Smart growth stories: Michael Lander on changing markets and transit-oriented development in Minnesota

To give people the kind of in-demand housing they want near jobs, shops and schools, America needs to invest in a diversity of transportation options and make it easier to build transit-oriented development, says Michael Lander of the Lander Group, an urban development firm based in Minneapolis, MN.

Helping meet that pent up demand won’t just be good for Lander’s bottom line, but will also enhance the quality of life for prospective residents in these new transportation-rich neighborhoods.

“High-density development really doesn’t work relying totally on single occupancy vehicles, so creating new transportation options and other ways to move around is critical to creating good urban places,” Lander says, adding that, “Our urban residents are looking for green spaces, certainly, open space, transportation connections, [and] ways to move around in their life to work and to services without using their car.”

With the successful opening of the Hiawatha light rail line last year, which connected downtown Minneapolis with the airport, as well as the nearly completed Central Corridor line between Minneapolis and St. Paul, Lander says there is a real opportunity in Minnesota to reap the benefits of transit-oriented development. And when that development takes root, many more local businesses and property owners will benefit from added sales and a greater “sense of place.”

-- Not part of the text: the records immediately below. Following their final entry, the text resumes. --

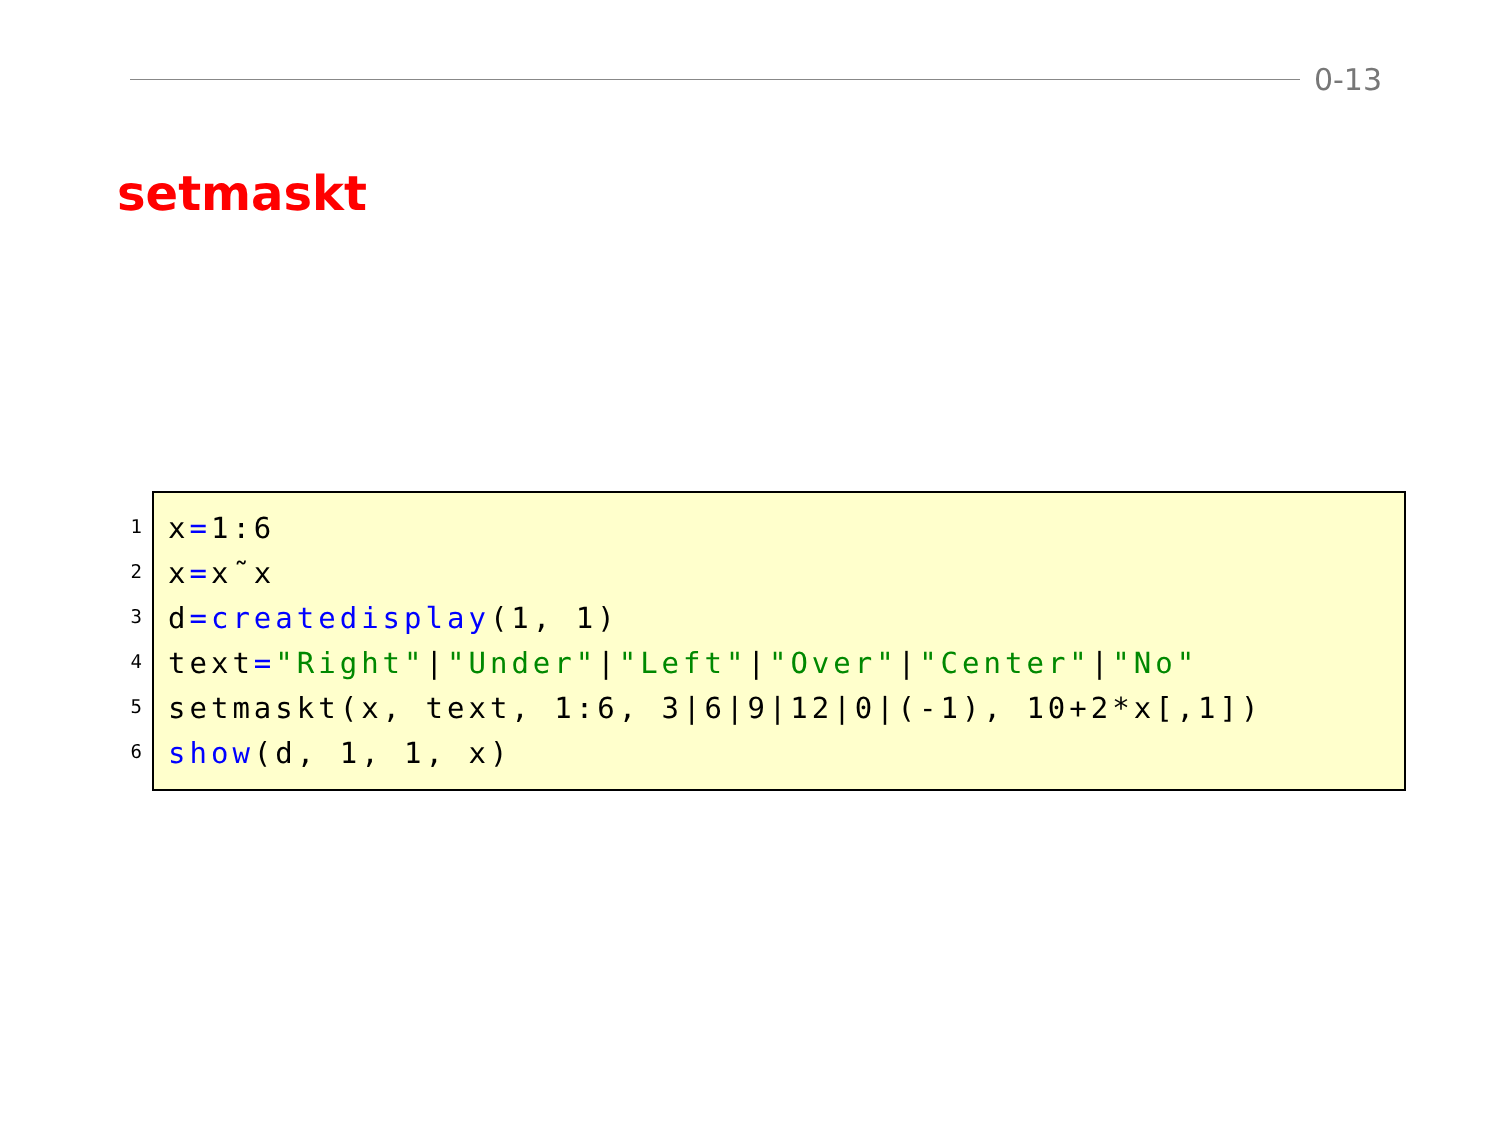0-13
setmaskt
1
2
3
4
5
6
x=1:6 x=x˜x d=createdisplay(1, 1) text="Right"|"Under"|"Left"|"Over"|"Center"|"No" setmaskt(x, text, 1:6, 3|6|9|12|0|(-1), 10+2*x[,1]) show(d, 1, 1, x)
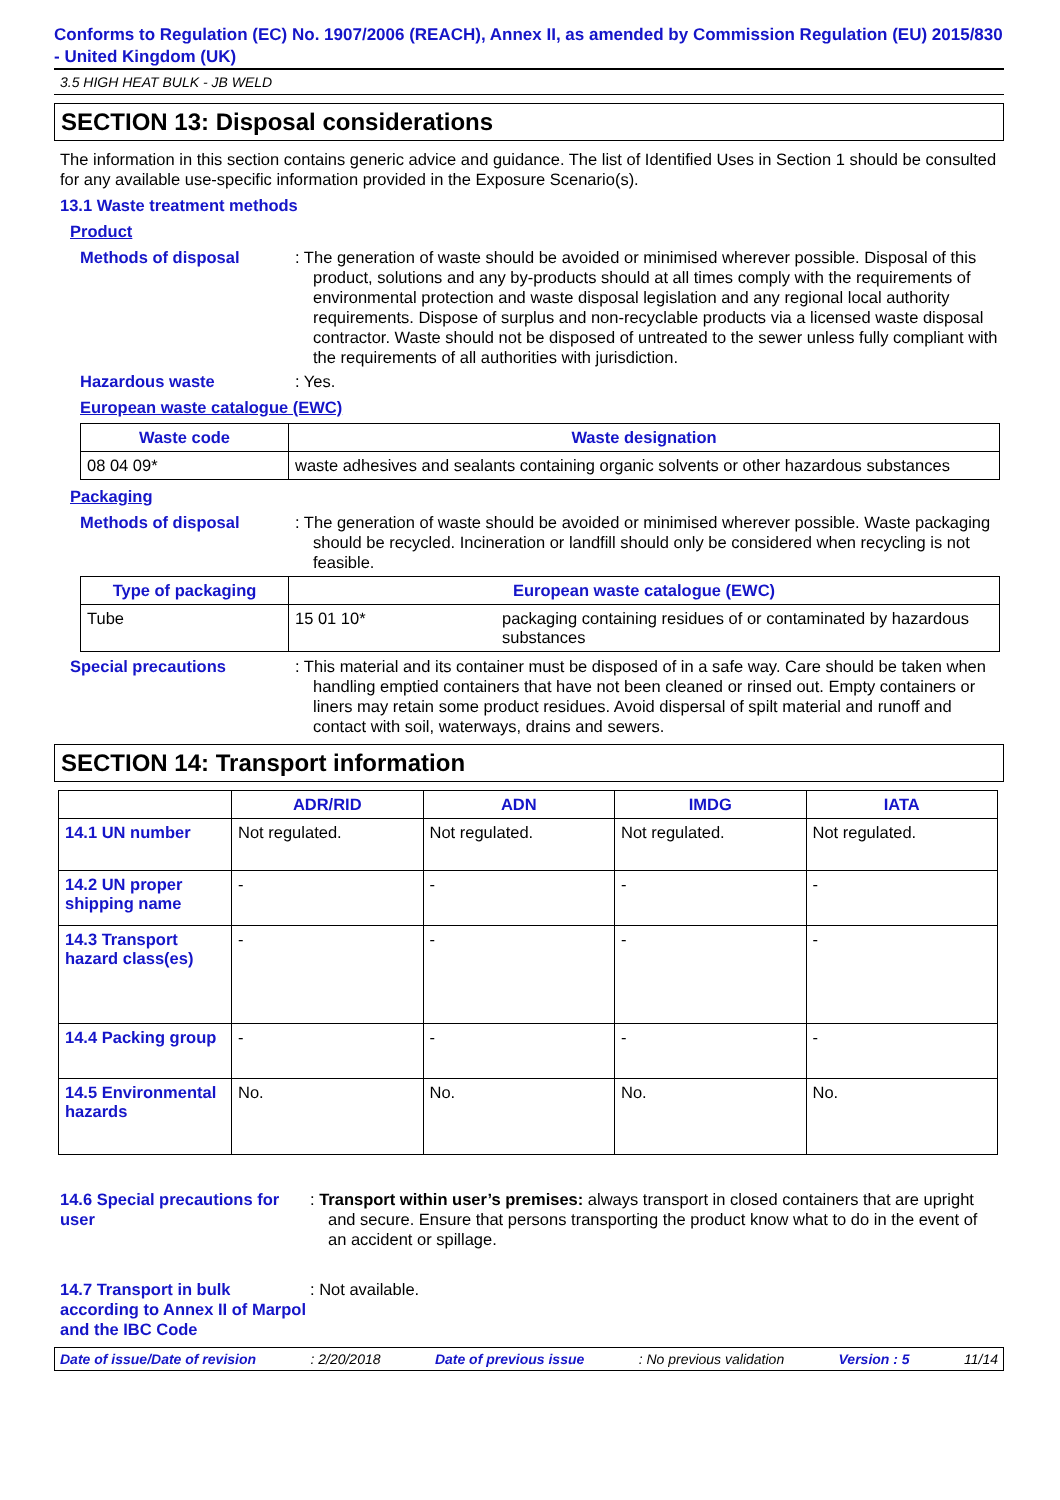Conforms to Regulation (EC) No. 1907/2006 (REACH), Annex II, as amended by Commission Regulation (EU) 2015/830 - United Kingdom (UK)
3.5 HIGH HEAT BULK - JB WELD
SECTION 13: Disposal considerations
The information in this section contains generic advice and guidance. The list of Identified Uses in Section 1 should be consulted for any available use-specific information provided in the Exposure Scenario(s).
13.1 Waste treatment methods
Product
Methods of disposal : The generation of waste should be avoided or minimised wherever possible. Disposal of this product, solutions and any by-products should at all times comply with the requirements of environmental protection and waste disposal legislation and any regional local authority requirements. Dispose of surplus and non-recyclable products via a licensed waste disposal contractor. Waste should not be disposed of untreated to the sewer unless fully compliant with the requirements of all authorities with jurisdiction.
Hazardous waste : Yes.
European waste catalogue (EWC)
| Waste code | Waste designation |
| --- | --- |
| 08 04 09* | waste adhesives and sealants containing organic solvents or other hazardous substances |
Packaging
Methods of disposal : The generation of waste should be avoided or minimised wherever possible. Waste packaging should be recycled. Incineration or landfill should only be considered when recycling is not feasible.
| Type of packaging | European waste catalogue (EWC) | |
| --- | --- | --- |
| Tube | 15 01 10* | packaging containing residues of or contaminated by hazardous substances |
Special precautions : This material and its container must be disposed of in a safe way. Care should be taken when handling emptied containers that have not been cleaned or rinsed out. Empty containers or liners may retain some product residues. Avoid dispersal of spilt material and runoff and contact with soil, waterways, drains and sewers.
SECTION 14: Transport information
| | ADR/RID | ADN | IMDG | IATA |
| --- | --- | --- | --- | --- |
| 14.1 UN number | Not regulated. | Not regulated. | Not regulated. | Not regulated. |
| 14.2 UN proper shipping name | - | - | - | - |
| 14.3 Transport hazard class(es) | - | - | - | - |
| 14.4 Packing group | - | - | - | - |
| 14.5 Environmental hazards | No. | No. | No. | No. |
14.6 Special precautions for user
: Transport within user’s premises: always transport in closed containers that are upright and secure. Ensure that persons transporting the product know what to do in the event of an accident or spillage.
14.7 Transport in bulk according to Annex II of Marpol and the IBC Code
: Not available.
Date of issue/Date of revision: 2/20/2018 Date of previous issue: No previous validation Version : 5 11/14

With twenty completed urban residential projects and more in the pipeline, the Lander Group is on the market frontier, highlighting the robust role smart growth plays in local economies across the nation.

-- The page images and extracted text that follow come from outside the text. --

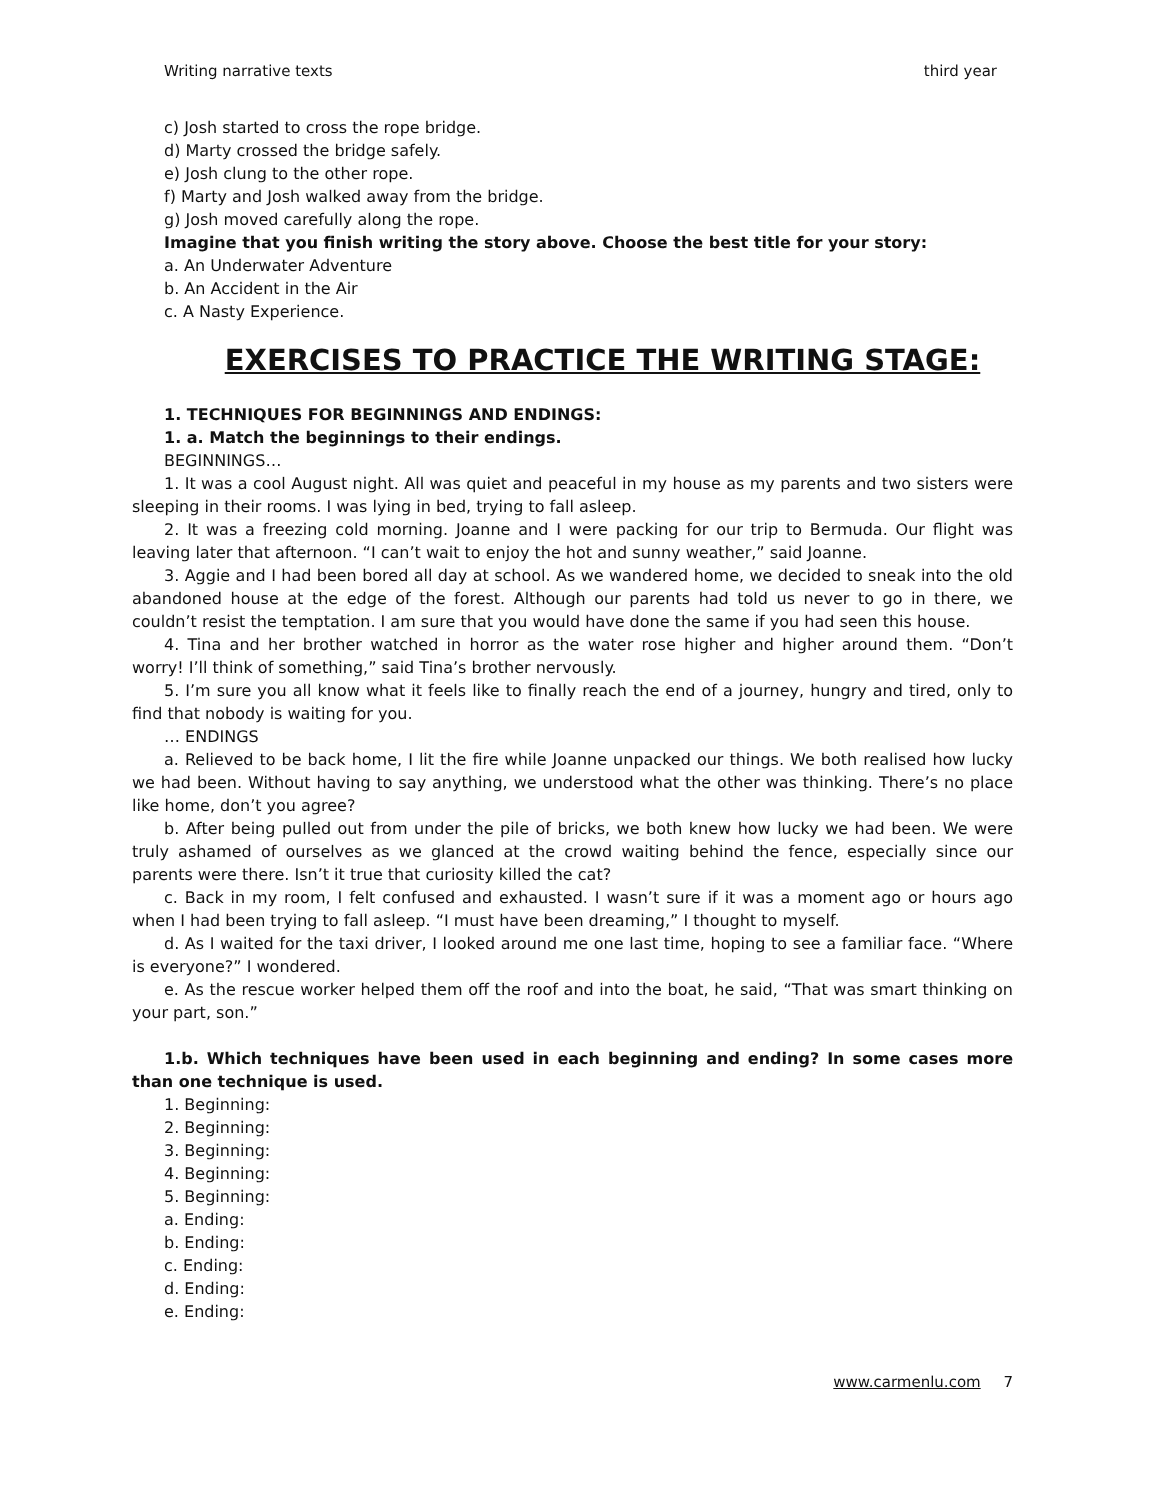Writing narrative texts third year
c) Josh started to cross the rope bridge.
d) Marty crossed the bridge safely.
e) Josh clung to the other rope.
f) Marty and Josh walked away from the bridge.
g) Josh moved carefully along the rope.
Imagine that you finish writing the story above. Choose the best title for your story:
a. An Underwater Adventure
b. An Accident in the Air
c. A Nasty Experience.
EXERCISES TO PRACTICE THE WRITING STAGE:
1. TECHNIQUES FOR BEGINNINGS AND ENDINGS:
1. a. Match the beginnings to their endings.
BEGINNINGS…
1. It was a cool August night. All was quiet and peaceful in my house as my parents and two sisters were sleeping in their rooms. I was lying in bed, trying to fall asleep.
2. It was a freezing cold morning. Joanne and I were packing for our trip to Bermuda. Our flight was leaving later that afternoon. “I can’t wait to enjoy the hot and sunny weather,” said Joanne.
3. Aggie and I had been bored all day at school. As we wandered home, we decided to sneak into the old abandoned house at the edge of the forest. Although our parents had told us never to go in there, we couldn’t resist the temptation. I am sure that you would have done the same if you had seen this house.
4. Tina and her brother watched in horror as the water rose higher and higher around them. “Don’t worry! I’ll think of something,” said Tina’s brother nervously.
5. I’m sure you all know what it feels like to finally reach the end of a journey, hungry and tired, only to find that nobody is waiting for you.
… ENDINGS
a. Relieved to be back home, I lit the fire while Joanne unpacked our things. We both realised how lucky we had been. Without having to say anything, we understood what the other was thinking. There’s no place like home, don’t you agree?
b. After being pulled out from under the pile of bricks, we both knew how lucky we had been. We were truly ashamed of ourselves as we glanced at the crowd waiting behind the fence, especially since our parents were there. Isn’t it true that curiosity killed the cat?
c. Back in my room, I felt confused and exhausted. I wasn’t sure if it was a moment ago or hours ago when I had been trying to fall asleep. “I must have been dreaming,” I thought to myself.
d. As I waited for the taxi driver, I looked around me one last time, hoping to see a familiar face. “Where is everyone?” I wondered.
e. As the rescue worker helped them off the roof and into the boat, he said, “That was smart thinking on your part, son.”
1.b. Which techniques have been used in each beginning and ending? In some cases more than one technique is used.
1. Beginning:
2. Beginning:
3. Beginning:
4. Beginning:
5. Beginning:
a. Ending:
b. Ending:
c. Ending:
d. Ending:
e. Ending:
www.carmenlu.com 7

Meeting that new market demand, however, requires investments in transportation and infrastructure that can’t always be handled solely by a private developer such as himself. As Lander says, “A lot of infrastructure improvements and transportation improvements cost an investment outside of our site.”

Thus, “it’s incumbent on the progressive developers to lead working with the public sector,” and for them to come up with “new ways for thinking about how to fund [infrastructure projects] and phase them and install them, because they are just as critical as the actual buildings.”

In other words – the economic potential for transit-oriented development for Lander’s group, other local businesses and the Twin Cities metropolitan area is huge, but it takes new ways of funding, regulating and thinking about this particular kind of real estate.

“The conversations among developers are about that changing market and how that impacts our businesses and what kinds of changes are needed,” Lander says.